**Problem requirements:**
Keep to one stretch of the data below, the lines from the one with "### [14. The" up to and including the one with "The great economic", and return that stretch exactly.

**Listed records:**
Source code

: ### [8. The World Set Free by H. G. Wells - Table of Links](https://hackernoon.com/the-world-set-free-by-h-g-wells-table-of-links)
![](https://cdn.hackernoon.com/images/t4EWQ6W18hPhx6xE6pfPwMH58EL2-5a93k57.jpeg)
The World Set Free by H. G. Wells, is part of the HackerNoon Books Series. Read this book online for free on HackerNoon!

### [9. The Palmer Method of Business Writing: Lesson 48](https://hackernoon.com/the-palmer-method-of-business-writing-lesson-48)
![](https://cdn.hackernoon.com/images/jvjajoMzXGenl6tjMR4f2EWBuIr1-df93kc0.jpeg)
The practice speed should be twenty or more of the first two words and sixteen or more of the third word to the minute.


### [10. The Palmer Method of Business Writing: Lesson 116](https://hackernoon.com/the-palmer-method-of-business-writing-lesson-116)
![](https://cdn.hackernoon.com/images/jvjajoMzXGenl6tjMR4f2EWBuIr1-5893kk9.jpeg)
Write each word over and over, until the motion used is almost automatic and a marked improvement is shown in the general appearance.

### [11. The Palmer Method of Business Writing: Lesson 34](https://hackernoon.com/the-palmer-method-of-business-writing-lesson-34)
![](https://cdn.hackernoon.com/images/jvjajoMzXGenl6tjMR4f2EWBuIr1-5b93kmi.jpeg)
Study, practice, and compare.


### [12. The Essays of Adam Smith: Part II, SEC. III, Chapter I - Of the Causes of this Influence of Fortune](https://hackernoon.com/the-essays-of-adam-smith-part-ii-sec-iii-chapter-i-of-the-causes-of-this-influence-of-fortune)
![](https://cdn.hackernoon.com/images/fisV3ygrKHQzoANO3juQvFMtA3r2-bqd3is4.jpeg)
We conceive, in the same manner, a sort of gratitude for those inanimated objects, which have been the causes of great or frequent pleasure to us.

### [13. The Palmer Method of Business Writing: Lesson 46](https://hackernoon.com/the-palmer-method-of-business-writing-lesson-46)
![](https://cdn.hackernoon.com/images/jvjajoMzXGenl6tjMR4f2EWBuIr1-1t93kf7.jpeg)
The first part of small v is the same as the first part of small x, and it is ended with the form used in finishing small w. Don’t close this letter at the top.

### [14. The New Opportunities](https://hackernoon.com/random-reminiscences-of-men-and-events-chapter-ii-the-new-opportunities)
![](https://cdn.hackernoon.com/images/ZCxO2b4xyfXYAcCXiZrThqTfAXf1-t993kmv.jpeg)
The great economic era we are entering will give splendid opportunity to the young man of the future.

==

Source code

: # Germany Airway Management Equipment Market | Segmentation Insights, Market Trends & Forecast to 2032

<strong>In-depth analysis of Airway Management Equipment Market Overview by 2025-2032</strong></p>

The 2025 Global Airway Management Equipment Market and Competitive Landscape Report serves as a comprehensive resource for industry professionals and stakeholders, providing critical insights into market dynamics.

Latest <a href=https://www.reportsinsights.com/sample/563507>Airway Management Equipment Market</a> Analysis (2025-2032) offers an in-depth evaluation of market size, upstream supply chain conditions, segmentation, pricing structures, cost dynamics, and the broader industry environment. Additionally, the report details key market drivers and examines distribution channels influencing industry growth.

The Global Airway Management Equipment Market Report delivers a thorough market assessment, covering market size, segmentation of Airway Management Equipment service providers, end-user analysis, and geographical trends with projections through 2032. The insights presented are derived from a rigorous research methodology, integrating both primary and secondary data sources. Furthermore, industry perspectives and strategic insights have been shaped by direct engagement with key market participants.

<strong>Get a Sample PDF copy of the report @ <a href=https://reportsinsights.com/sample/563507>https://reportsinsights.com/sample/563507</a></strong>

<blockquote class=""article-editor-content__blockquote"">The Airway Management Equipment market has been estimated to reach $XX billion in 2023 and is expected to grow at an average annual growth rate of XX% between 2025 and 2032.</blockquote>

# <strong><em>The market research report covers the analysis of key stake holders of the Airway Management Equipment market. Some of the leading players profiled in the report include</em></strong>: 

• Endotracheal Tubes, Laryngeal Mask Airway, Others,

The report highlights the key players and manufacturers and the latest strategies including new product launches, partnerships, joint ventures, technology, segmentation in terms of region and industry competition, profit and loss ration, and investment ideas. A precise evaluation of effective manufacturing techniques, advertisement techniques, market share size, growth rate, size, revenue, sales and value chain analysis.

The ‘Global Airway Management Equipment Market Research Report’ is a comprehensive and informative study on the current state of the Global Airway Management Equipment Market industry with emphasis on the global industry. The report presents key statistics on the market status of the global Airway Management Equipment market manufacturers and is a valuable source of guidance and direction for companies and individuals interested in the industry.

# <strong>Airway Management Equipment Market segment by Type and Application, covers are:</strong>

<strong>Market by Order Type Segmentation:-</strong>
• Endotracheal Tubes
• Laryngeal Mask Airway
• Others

**Output for this exercise:**
### [14. The New Opportunities](https://hackernoon.com/random-reminiscences-of-men-and-events-chapter-ii-the-new-opportunities)
![](https://cdn.hackernoon.com/images/ZCxO2b4xyfXYAcCXiZrThqTfAXf1-t993kmv.jpeg)
The great economic era we are entering will give splendid opportunity to the young man of the future.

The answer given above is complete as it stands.